You may have tried meal plans or diets only to fail time and again. You may have lost weight only to gain it back. Just the thought of changing your habits may seem overwhelming. You should think about food choices in a new way:

Don't try to do it alone. Working food choices into a diabetes treatment plan is a complex task. It takes teamwork. You want to wind up with a meal plan that fits you. Get the help of a registered dietician and your doctor.

A dietician is a health-care professional with training and expertise in the field of food. All adults with diabetes should see a dietician every six months to a year to help with meal plans.

Look for one who has worked with many people with diabetes. Dieticians teach you many useful skills: how to use Exchange Lists for Meal Planning, published by the American Diabetes Association and The American Dietetic Association; how to count dietary carbohydrate or fat; how to read food labels; how to handle eating out in restaurants; and how to make healthy food choices when grocery shopping.

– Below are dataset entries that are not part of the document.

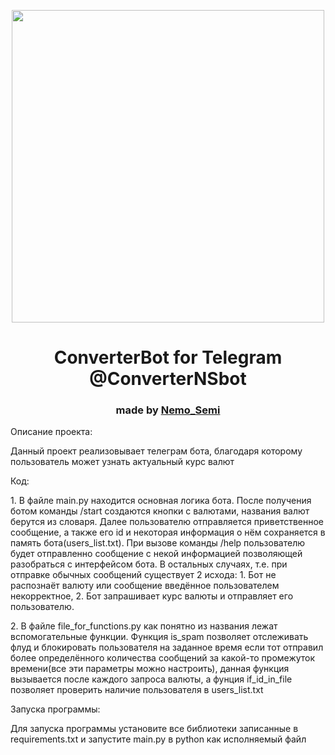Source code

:<p align="center"><img src="https://ae04.alicdn.com/kf/HTB1dM3GXFY7gK0jSZKzq6yikpXaF.jpg" height="500"/></p>
<h1 align="center">ConverterBot for Telegram @ConverterNSbot</h1>
<h3 align="center">made by <a href="https://github.com/NeMoSemi" target="_blank">Nemo_Semi</a></h3>
<a>
<p>Описание проекта:</p>
<p>Данный проект реализовывает телеграм бота, благодаря которому пользователь может узнать актуальный курс валют</p>
<p>Код:</p>
<p>1. В файле main.py находится основная логика бота. После получения ботом команды /start создаются кнопки с валютами, названия валют берутся из словаря. Далее пользователю отправляется приветственное сообщение, а также его id и некоторая информация о нём сохраняется в память бота(users_list.txt). При вызове команды /help пользователю будет отправленно сообщение с некой информацией позволяющей разобраться с интерфейсом бота. В остальных случаях, т.е. при отправке обычных сообщений существует 2 исхода: 1. Бот не распознаёт валюту или сообщение введённое пользователем некорректное, 2. Бот запрашивает курс валюты и отправляет его пользователю.</p>
<p>2. В файле file_for_functions.py как понятно из названия лежат вспомогательные функции. Функция is_spam позволяет отслеживать флуд и блокировать пользователя на заданное время если тот отправил более определённого количества сообщений за какой-то промежуток времени(все эти параметры можно настроить), данная функция вызывается после каждого запроса валюты, а фунция if_id_in_file позволяет проверить наличие пользователя в users_list.txt</p>
  <p>Запуска программы:</p>
<p>Для запуска программы установите все библиотеки записанные в requirements.txt и запустите main.py в python как исполняемый файл</p>
</a>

Dietitians help you discover a range of nutritional resources, including cookbooks and reference materials, so you can learn how to prepare healthy, delicious, and satisfying meals.

Start with what you are doing now. You and your dietician should begin by looking at your current habits. This is called a nutrition assessment. Building on what you do now, you can come up with a plan that will help you meet your health goals.

The plan should fit your food tastes, family or cultural customs, and lifestyle, while it helps you meet your health goals. You do not have to give up all your favourite foods. Make changes slowly. For example, your goal might be to lose 10 pounds.

You may be able to reach this goal by making some small changes:

  • Cutting down on portion size.

  • Eating less fat.

  • Eating more fresh fruits and vegetables.

  • Walking briskly for 20 minutes three or four times a week.


  • Because there is no one diabetic diet, you have lots of food choices. As you change, your plan can change too.

    Know your health goals. How does your meal plan help you meet these goals? By testing your blood glucose and having other regular health tests, you get a picture of how your food plan affects your diabetes control. Talk to your doctor about how often you need to test your blood glucose at home. Keep track of your test results.

    Staying healthy with diabetes will always be a challenge. When you work with your health-care team on your meal plan, you are working on one of the most important tools for feeling your best.

    Although you need to follow a healthy eating plan, it's a blueprint that includes many choices. It's up to you to help shape a plan that you can live with.